U.S. Secretary of State John Kerry says the Obama administration is reevaluating its role in the Middle East peace process, following moves by Israel and the Palestinians that have caused talks to collapse.

Kerry said Friday there is a limit to the amount of time and effort the U.S. can invest if both sides are unwilling to take "constructive steps" for peace. He said the U.S. effort cannot be "open-ended."

However, sources close to the talks said late Friday there will likely be another round of talks Sunday involving U.S., Israeli and Palestinian negotiators.

Kerry said both sides have made "regrettable" moves in recent days that have endangered the talks.

Those moves include Palestinian pursuit of further recognition by the United Nations and Israel's cancellation of a plan to release a fourth group of Palestinian prisoners.

Ongoing Israeli settlement building in the West Bank has also affected the negotiations.

Also Friday, dozens of Palestinians clashed with Israeli troops in the West Bank town of Beituniya, as they protested Israel's decision not to free Palestinian prisoners.

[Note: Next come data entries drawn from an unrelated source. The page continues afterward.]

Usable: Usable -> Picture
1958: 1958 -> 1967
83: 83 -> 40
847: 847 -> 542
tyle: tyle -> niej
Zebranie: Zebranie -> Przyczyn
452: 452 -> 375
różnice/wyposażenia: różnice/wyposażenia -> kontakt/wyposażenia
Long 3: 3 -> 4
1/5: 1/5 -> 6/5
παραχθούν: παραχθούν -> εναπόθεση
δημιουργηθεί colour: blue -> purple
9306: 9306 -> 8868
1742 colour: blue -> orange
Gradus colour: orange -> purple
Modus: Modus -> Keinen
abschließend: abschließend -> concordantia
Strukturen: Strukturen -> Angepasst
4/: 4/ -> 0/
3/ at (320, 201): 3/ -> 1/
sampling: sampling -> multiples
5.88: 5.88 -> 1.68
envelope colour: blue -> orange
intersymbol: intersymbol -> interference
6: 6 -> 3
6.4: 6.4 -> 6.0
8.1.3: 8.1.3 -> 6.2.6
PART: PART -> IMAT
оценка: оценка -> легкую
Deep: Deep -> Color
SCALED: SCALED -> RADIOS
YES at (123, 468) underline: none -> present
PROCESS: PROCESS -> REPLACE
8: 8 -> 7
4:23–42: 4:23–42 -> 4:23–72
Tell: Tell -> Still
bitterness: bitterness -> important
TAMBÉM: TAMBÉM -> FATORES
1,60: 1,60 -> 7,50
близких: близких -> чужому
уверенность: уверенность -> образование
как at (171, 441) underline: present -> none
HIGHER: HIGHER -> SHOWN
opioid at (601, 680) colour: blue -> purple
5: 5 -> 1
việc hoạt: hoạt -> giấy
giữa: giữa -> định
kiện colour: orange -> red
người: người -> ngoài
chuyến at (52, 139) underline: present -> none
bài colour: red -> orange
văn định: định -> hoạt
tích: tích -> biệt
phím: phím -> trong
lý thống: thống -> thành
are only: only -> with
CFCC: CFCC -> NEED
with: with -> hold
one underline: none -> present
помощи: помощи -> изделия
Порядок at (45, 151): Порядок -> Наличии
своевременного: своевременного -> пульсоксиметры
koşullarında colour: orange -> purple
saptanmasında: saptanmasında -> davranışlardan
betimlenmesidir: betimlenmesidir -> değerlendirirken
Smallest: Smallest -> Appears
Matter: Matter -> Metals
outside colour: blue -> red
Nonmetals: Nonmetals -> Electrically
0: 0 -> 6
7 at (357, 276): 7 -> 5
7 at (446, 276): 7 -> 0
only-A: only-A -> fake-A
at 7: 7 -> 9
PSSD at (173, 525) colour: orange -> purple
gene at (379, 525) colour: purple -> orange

Protesters threw stones at Israeli troops who responded with tear gas.

On Thursday, Israel cancelled the planned release of a fourth group of Palestinian prisoners in response to the Palestinian leadership's signing of more than a dozen international conventions.

Israeli Justice Minister Tzipi Livni said Palestinian actions violated the conditions for the release, which were contingent on the Palestinians refraining from making unilateral moves.

Secretary Kerry has spent the past few weeks trying to keep the negotiations going, as the initial nine-month period that Israel and the Palestinians agreed to last year nearing an end.